++++ Excerpt to read ++++
Penn-Northwest Celebrates Businesses Old and New
HERMITAGE, Pa. – The four new businesses that arrived in Mercer County this year are something to be proud of, said Penn-Northwest Development Corp. President and CEO Randy Seitz, but there’s also good to be found in the projects that didn’t pan out.
Seitz, speaking at the development agency’s annual meeting Thursday, highlighted the commitments of Teichos Energy to build a 166-acre solar-energy farm, SolarJuice to build a data center and IPEG to construct a warehouse in the county. In addition, Ellwood City Forge Group invested $5.5 million to expand into Grove City, earning the company the agency’s New Industry Economic Impact Award.
In total, Penn-Northwest reported $10.2 million in capital investment within the county, creating and retaining 168 jobs. The agency generated 133 leads for new businesses, leading to 26 site tours.
But Seitz also pointed to the efforts that looked at Mercer County before settling on other sites. The agency worked with Las Vegas Sands Corp. to bid for a mini-casino in the county, though the license was eventually given to Mount Airy Casino Resort for one near Pittsburgh. The Government Services Agency, in looking for a new site for the Office of Personnel Management office currently in Boyers, Pa., passed over Mercer County in favor of Butler County, where it already owns a building. And when The TJX Companies faced pushback from residents to bring a distribution center to Lordstown, Ohio, Penn-Northwest offered up a site off Interstate 80 in East Lackawannock Township.
“Because we were so descriptive in why this location was better for TJX than Lordstown, we have now had several other logistics companies interested in the site,” Seitz said. “We’re in talks with a company who’s interested in building a million square feet out there. It was sad we didn’t get these projects, but they’re like free advertising.”
And for those that do commit, Penn-Northwest holds up Thompson Fabricating Inc. as an example of what can happen. Twenty-five years ago, the company received seed money from the agency, as well as other assistance in the start-up process.
“Fast forward to today and you’ve got a company that’s in 50,000 square feet, employs 38 people with a livable wage and the second generation of family is moving from Colorado to take over the company,” Seitz said. “This is a true success story. This is what we exist for.”
The company, which manufactures roll-off, hook-lift and custom containers for waste disposal, was honored for its development over the years at the annual meeting.
++++ Data entries ++++
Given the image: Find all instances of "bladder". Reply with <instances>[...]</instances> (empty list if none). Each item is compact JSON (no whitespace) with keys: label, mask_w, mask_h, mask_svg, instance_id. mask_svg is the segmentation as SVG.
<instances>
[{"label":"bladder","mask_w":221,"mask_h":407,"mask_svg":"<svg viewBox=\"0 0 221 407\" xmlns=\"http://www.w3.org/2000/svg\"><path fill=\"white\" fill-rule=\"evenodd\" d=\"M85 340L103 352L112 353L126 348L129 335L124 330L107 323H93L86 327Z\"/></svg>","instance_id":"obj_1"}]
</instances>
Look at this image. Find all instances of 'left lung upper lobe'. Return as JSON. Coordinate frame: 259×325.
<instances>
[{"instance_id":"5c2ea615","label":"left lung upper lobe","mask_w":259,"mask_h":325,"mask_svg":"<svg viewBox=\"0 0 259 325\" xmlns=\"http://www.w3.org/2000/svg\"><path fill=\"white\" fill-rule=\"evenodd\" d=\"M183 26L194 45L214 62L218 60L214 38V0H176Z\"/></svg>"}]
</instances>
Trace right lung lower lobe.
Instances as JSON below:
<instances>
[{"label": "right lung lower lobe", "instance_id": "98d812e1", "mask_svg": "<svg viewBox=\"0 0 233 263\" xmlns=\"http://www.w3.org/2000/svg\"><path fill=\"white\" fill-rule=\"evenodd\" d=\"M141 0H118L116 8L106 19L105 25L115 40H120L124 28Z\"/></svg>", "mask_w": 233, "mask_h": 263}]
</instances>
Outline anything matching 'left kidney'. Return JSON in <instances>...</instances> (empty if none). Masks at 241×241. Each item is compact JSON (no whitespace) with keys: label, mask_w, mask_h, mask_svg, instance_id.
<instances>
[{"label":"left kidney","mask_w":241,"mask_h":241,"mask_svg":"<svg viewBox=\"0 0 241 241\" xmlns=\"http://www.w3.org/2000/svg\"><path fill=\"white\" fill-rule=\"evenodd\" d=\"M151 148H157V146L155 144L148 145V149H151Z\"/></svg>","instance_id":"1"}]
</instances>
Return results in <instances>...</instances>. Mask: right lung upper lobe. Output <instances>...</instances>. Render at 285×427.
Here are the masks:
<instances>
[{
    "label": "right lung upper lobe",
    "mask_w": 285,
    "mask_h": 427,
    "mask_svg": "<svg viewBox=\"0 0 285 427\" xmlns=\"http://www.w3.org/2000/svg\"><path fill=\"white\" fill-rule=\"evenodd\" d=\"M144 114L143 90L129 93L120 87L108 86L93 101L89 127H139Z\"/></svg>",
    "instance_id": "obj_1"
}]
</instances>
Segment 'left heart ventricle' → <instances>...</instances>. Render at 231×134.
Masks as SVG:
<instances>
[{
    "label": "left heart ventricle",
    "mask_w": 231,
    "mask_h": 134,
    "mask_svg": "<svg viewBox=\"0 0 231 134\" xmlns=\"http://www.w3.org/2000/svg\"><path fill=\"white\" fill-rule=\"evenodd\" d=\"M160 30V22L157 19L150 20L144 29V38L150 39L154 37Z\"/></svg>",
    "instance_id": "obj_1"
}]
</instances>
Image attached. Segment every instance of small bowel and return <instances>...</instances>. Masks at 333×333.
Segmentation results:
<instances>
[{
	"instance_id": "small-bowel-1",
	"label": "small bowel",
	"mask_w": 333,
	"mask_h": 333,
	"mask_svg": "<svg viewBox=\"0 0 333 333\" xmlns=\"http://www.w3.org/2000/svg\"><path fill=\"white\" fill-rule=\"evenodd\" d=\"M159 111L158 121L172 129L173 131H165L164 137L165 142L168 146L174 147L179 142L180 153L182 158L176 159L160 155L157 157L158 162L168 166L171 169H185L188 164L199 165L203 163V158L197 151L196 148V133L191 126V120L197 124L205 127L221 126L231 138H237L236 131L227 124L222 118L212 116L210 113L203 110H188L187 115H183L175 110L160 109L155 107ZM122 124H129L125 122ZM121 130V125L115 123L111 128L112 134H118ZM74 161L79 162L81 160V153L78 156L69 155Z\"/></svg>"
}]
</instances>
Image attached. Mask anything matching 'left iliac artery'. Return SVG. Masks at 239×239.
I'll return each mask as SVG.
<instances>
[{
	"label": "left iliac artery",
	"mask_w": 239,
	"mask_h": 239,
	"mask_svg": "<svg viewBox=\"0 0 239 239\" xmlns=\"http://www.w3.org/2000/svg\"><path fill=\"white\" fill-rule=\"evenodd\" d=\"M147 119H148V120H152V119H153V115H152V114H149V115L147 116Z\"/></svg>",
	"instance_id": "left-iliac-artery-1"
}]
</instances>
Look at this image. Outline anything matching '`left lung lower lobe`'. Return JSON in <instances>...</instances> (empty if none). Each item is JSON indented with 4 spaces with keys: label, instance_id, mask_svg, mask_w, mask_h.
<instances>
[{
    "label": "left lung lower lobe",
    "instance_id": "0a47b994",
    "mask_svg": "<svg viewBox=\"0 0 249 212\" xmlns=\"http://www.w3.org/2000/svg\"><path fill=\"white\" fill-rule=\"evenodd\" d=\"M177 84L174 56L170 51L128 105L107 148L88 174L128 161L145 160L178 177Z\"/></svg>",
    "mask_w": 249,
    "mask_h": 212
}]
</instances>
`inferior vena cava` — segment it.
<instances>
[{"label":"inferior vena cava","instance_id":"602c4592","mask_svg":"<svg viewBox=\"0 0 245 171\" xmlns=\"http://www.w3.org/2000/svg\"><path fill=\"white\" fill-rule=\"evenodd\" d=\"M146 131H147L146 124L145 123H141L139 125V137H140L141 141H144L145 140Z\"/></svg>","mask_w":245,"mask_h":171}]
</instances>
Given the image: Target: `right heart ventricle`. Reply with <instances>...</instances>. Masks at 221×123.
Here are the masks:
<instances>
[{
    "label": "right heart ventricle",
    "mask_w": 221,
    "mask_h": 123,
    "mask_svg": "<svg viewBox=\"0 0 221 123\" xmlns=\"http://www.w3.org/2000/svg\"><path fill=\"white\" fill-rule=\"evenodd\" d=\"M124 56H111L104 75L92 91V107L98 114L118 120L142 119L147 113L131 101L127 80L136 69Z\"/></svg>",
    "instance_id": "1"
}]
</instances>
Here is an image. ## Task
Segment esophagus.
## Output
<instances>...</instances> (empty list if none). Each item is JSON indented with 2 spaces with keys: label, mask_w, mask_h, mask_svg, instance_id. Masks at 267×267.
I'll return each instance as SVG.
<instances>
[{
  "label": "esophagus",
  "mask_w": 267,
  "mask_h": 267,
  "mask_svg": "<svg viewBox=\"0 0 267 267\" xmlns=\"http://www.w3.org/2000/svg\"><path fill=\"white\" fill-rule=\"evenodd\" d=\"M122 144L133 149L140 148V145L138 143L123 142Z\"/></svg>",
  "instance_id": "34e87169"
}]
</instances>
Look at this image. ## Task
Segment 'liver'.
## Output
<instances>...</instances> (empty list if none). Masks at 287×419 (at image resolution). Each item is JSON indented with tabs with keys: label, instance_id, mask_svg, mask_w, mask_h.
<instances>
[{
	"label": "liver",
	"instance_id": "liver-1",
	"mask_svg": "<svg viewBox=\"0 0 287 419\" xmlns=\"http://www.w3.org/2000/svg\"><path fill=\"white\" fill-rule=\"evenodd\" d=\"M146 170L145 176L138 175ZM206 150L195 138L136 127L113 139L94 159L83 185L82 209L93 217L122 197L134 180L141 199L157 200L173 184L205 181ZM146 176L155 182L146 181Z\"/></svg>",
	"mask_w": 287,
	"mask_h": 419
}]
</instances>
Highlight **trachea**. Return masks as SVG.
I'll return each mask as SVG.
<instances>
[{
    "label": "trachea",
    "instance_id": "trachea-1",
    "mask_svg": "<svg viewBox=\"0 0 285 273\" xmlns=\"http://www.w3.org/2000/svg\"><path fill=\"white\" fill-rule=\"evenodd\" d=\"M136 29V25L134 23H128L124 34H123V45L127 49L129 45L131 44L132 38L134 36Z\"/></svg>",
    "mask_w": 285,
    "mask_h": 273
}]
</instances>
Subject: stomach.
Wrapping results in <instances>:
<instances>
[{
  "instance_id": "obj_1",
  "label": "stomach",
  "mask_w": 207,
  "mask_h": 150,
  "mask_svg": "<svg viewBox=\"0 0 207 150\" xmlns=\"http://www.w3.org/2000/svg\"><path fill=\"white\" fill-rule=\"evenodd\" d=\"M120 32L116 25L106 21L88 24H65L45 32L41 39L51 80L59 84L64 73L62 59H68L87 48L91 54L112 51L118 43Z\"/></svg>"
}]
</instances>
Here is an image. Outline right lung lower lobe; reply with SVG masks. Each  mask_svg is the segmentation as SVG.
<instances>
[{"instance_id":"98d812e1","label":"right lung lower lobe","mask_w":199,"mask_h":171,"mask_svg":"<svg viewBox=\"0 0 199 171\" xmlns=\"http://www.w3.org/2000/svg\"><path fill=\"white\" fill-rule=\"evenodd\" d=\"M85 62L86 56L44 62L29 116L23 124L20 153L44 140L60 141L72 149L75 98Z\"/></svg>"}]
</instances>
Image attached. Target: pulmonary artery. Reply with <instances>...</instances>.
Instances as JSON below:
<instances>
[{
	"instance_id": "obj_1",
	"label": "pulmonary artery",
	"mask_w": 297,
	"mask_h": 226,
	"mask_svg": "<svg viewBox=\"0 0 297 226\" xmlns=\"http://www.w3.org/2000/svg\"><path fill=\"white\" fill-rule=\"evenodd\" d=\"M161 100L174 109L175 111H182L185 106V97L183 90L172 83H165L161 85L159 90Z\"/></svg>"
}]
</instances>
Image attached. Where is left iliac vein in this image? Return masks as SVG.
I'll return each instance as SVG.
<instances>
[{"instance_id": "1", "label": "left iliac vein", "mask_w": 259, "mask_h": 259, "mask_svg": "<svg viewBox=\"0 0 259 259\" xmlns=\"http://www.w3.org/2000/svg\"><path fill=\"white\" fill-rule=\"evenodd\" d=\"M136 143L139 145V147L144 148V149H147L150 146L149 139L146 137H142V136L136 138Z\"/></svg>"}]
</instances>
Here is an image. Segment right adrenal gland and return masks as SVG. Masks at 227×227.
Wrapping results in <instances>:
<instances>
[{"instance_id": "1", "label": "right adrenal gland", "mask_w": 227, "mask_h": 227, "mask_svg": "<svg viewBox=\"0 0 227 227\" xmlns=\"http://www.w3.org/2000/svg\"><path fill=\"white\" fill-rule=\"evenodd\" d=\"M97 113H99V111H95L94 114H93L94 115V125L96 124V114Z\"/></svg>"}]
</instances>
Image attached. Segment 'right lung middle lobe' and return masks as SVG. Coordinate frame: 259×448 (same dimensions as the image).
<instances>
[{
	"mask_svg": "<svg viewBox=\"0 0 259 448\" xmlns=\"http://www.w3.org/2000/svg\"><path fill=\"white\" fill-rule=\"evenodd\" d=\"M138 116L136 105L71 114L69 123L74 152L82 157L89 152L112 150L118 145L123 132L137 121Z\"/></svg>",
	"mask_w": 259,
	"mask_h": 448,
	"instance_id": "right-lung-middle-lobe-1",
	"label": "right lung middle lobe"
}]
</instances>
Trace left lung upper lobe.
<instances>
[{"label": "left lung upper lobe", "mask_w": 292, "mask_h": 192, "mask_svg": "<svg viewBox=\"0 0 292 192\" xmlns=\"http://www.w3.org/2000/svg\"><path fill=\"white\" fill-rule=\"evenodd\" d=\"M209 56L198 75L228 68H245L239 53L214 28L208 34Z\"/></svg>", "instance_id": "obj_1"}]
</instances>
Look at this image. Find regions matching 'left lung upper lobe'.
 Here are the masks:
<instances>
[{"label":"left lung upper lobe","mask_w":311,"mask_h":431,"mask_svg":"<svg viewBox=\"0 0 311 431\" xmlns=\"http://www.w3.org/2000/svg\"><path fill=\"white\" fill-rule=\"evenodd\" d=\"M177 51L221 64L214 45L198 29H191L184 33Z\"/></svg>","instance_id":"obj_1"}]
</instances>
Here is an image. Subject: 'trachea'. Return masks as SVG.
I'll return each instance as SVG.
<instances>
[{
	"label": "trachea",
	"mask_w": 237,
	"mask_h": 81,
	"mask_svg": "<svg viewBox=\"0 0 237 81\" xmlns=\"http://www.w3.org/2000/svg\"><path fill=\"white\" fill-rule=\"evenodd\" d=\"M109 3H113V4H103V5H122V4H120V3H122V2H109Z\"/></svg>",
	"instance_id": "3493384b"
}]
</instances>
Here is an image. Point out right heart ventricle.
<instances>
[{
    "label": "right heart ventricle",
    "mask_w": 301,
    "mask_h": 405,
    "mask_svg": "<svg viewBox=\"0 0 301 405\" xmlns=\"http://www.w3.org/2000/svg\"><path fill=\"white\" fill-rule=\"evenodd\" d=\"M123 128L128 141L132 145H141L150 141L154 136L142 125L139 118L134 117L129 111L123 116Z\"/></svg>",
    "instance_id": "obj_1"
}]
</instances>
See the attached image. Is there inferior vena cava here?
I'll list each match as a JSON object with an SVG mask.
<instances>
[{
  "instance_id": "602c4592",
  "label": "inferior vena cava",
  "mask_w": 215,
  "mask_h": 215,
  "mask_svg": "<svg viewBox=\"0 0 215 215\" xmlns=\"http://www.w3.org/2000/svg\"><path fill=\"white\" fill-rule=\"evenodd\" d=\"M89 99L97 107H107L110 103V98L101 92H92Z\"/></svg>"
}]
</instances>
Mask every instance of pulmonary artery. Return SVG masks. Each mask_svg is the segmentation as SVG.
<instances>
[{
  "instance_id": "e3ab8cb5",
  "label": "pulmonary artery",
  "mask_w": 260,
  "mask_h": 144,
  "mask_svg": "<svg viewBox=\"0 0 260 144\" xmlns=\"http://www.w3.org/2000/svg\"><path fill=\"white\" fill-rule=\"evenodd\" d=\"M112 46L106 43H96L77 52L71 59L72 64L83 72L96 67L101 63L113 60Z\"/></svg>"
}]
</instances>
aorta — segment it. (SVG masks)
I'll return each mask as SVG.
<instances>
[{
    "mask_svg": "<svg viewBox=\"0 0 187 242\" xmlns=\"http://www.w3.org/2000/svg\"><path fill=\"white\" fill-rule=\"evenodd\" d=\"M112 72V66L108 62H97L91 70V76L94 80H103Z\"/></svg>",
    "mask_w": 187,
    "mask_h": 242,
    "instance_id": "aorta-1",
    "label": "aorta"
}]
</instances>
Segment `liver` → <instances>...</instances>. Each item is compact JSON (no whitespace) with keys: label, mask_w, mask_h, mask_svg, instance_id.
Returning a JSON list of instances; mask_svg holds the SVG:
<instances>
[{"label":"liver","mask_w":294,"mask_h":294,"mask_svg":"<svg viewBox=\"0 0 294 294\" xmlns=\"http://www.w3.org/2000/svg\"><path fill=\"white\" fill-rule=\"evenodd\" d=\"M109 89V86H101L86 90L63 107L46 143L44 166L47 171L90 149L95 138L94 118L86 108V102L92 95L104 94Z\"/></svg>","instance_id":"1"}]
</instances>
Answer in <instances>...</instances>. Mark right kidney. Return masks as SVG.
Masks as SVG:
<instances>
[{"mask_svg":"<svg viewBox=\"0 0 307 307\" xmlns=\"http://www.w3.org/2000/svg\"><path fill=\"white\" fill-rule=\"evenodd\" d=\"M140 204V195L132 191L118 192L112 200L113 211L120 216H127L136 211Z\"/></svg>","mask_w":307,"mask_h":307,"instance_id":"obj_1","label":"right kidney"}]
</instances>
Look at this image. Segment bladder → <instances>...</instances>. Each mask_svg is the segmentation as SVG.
++++
» Exercises
1. Using the article on Penn-Northwest's annual meeting, answer these:
(a) How much did Ellwood City Forge Group invest to expand into Grove City?
(b) How many site tours came from the leads the agency generated?
(c) How many people does Thompson Fabricating Inc. employ?
2. Carry on the article about Penn-Northwest's annual meeting from the point where it stops.
The rows play no part in this work.

» Outputs by task
1.
(a) $5.5 million
(b) 26
(c) 38

2.
“When I went to the Small Business Development Center in Erie to go through the seminars and write the business plan, they told us how two out of five [businesses] make it five years and if you’re a married couple, the odds are against you even more,” said secretary-treasurer Marcia Thompson. “We beat the odds. We were the ones that made it. … Our customer base has grown from a regional to a national one. We ship all over the country, as far as Alaska. That’s been pretty awesome.”
Thompson’s daughter and son-in-law, Amanda and Ryan Iverson, are transitioning into leadership positions within the company.
“It’s about continuing the legacy my parents started. That was part of our decision to come back and be a part of this,” said Amanda Iverson, Thompson Fab’s chief financial officer. “They’ve seen the business through, going from the two of them and two other employees to today with 38. We want to continue to grow the business with new product lines, new customer bases.”
In the coming months, another new arrival to Mercer County will be Rig Fab Energy Services, founded by area native Aubrey Greene. With sites currently in Florida, Louisiana and Texas, the company trains workers for the industrial, construction and energy sectors. Though it hasn’t finalized anything on a building yet, Greene said, the company will be moving its main office to the county.
“There’s a huge skill gap we all deal with as employers, whether it’s with laborers or a welder or a painter. We’re trying to get these kids more involved for jobs that are vacant,” he said. “There’s a wealth of resources here between the schools in Mercer [County], the wealth of businesses that can support this growth. … With Pittsburgh bearing more of the oil and gas load, I think we can give the Houston area a really good run for their money. There are a lot of reasons they’re [Royal Dutch Shell] building that cracker plant in Beaver County.”
One of the next big chances for development in Mercer County is the creation of three Federal Opportunity Zones. The zones allow investors and businesses to defer capital gains taxes through the creation of “opportunity funds,” explained attorney Timothy Wachter of Knox McLaughlin Gornall & Sennett in Erie.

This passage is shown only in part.